Job -
Copy out, without changes, the part of the material that opens with the line containing "pose: elev=120.1 azim=58.9" and closes with the line containing "Dot at: (293, 249)", both of those lines included. Omit the pictures.

Data to use -
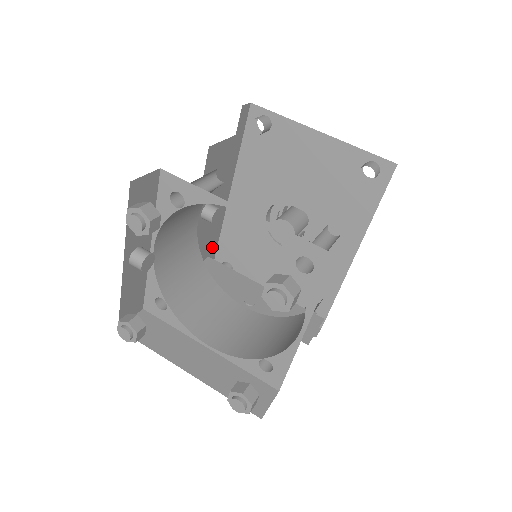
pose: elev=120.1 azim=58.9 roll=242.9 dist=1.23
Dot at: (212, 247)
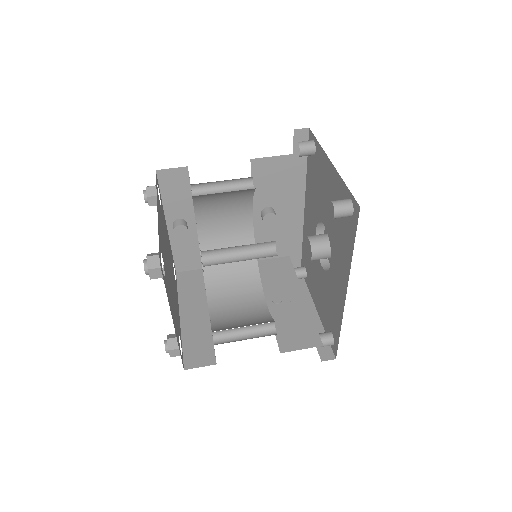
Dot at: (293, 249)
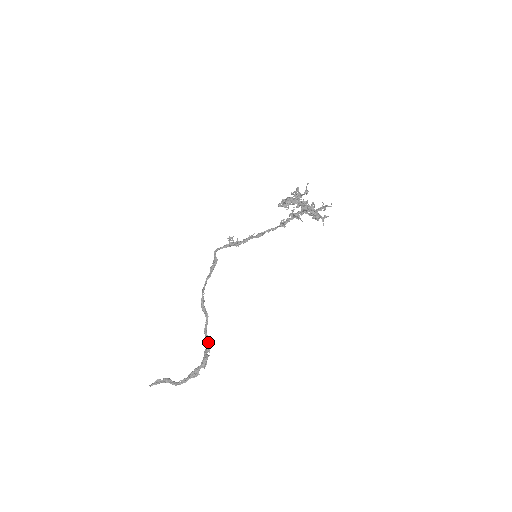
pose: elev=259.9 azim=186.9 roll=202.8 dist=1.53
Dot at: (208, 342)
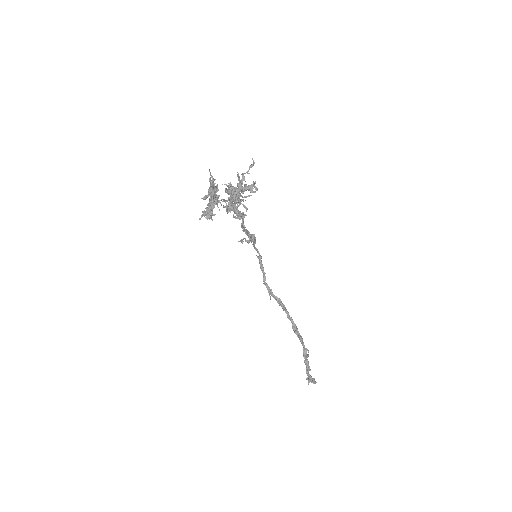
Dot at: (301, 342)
* * *
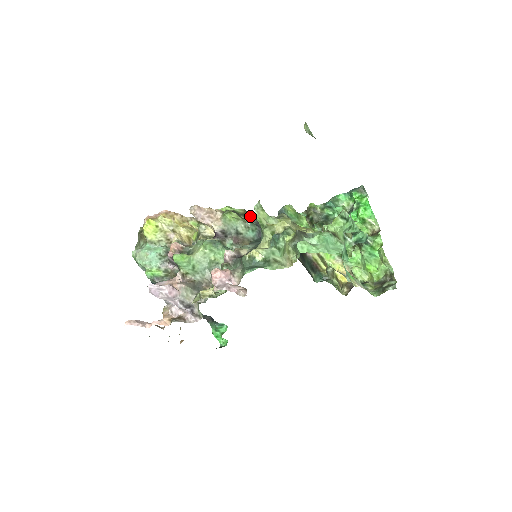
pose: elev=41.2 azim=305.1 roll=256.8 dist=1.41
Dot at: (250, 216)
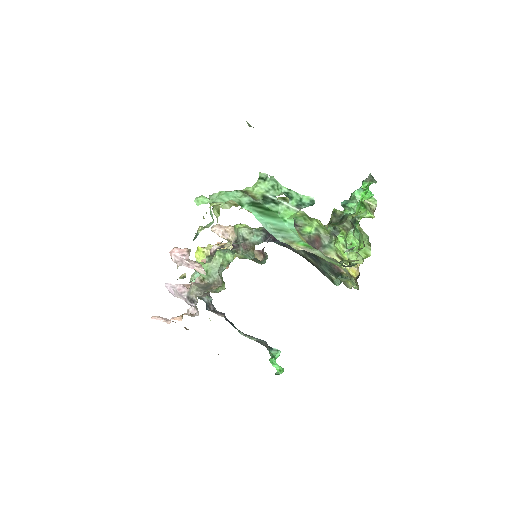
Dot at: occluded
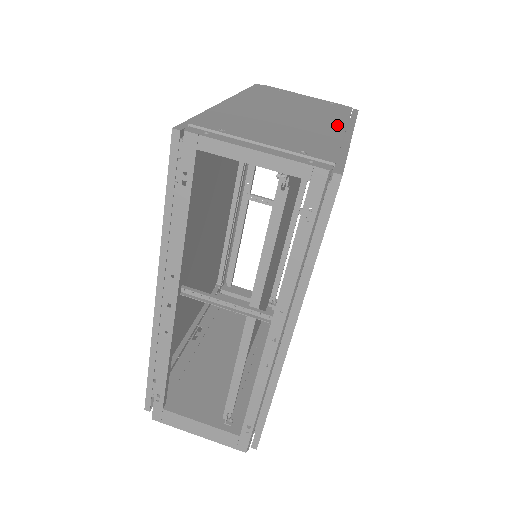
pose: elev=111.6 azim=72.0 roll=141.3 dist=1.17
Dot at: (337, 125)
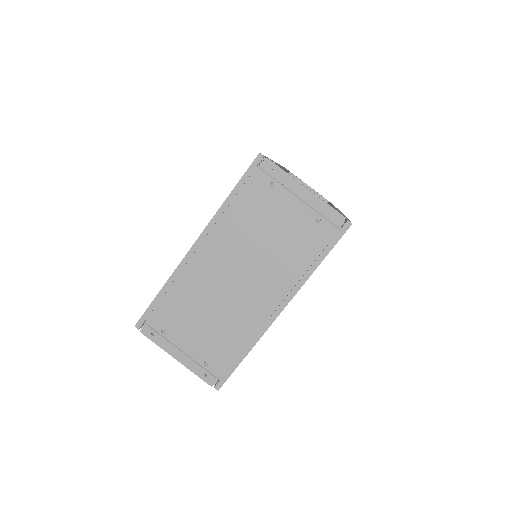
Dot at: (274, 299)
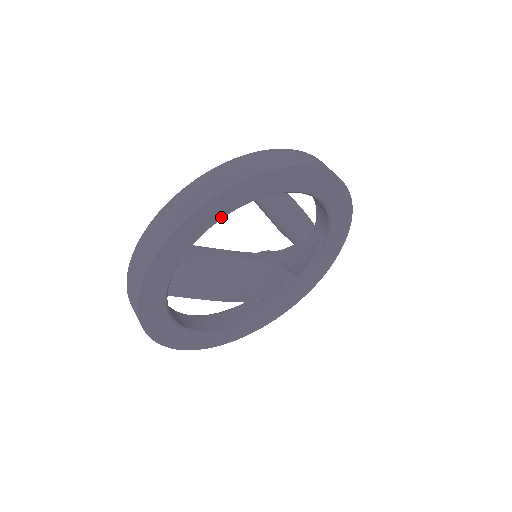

Response to this task -
pose: elev=120.1 azim=58.9 roll=242.9 dist=1.23
Dot at: (212, 247)
Dot at: (293, 249)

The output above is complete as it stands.